(Work task): The expected output is the first line of the data below and every line after it, up to and including the line containing "Presione Soltar", each reproduced exactly.

☆ ☆ ☆

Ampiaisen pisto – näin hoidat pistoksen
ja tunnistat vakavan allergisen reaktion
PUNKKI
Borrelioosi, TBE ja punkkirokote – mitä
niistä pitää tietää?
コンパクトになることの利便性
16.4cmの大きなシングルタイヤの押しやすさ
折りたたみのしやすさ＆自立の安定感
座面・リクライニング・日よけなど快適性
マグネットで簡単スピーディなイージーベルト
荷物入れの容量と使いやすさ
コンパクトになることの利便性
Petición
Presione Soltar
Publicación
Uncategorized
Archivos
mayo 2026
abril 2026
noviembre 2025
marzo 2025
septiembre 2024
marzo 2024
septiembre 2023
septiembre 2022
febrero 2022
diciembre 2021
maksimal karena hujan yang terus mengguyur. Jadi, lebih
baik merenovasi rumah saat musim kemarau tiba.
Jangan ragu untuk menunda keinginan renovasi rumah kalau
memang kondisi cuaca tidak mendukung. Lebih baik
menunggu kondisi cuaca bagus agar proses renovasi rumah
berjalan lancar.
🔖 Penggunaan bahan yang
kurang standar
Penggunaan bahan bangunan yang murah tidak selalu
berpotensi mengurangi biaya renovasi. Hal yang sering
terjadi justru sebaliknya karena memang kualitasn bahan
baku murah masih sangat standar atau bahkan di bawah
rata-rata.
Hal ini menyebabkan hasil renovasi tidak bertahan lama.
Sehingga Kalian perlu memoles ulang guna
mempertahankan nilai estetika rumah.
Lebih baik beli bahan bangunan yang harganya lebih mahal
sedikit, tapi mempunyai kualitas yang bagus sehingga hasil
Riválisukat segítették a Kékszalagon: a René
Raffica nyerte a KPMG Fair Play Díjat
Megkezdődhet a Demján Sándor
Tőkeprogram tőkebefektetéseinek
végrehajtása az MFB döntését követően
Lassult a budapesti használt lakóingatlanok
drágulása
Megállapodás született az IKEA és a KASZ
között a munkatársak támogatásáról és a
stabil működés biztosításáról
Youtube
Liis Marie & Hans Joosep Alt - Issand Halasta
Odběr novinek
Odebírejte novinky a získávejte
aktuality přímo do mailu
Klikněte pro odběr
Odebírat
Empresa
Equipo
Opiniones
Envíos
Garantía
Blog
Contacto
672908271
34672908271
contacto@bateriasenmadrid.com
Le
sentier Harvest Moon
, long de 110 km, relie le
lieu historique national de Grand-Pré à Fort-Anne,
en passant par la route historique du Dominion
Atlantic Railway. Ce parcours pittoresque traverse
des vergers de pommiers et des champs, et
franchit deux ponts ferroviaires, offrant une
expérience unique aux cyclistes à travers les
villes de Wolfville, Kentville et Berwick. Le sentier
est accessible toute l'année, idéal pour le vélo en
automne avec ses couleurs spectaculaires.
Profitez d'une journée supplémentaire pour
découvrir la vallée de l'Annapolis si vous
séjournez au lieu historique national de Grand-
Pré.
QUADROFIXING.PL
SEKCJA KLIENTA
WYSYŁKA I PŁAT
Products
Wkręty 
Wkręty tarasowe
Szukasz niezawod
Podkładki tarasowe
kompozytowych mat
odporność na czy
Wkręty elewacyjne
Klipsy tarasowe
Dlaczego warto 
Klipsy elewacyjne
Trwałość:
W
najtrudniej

☆ ☆ ☆

(Expected output):
Ampiaisen pisto – näin hoidat pistoksen
ja tunnistat vakavan allergisen reaktion
PUNKKI
Borrelioosi, TBE ja punkkirokote – mitä
niistä pitää tietää?
コンパクトになることの利便性
16.4cmの大きなシングルタイヤの押しやすさ
折りたたみのしやすさ＆自立の安定感
座面・リクライニング・日よけなど快適性
マグネットで簡単スピーディなイージーベルト
荷物入れの容量と使いやすさ
コンパクトになることの利便性
Petición
Presione Soltar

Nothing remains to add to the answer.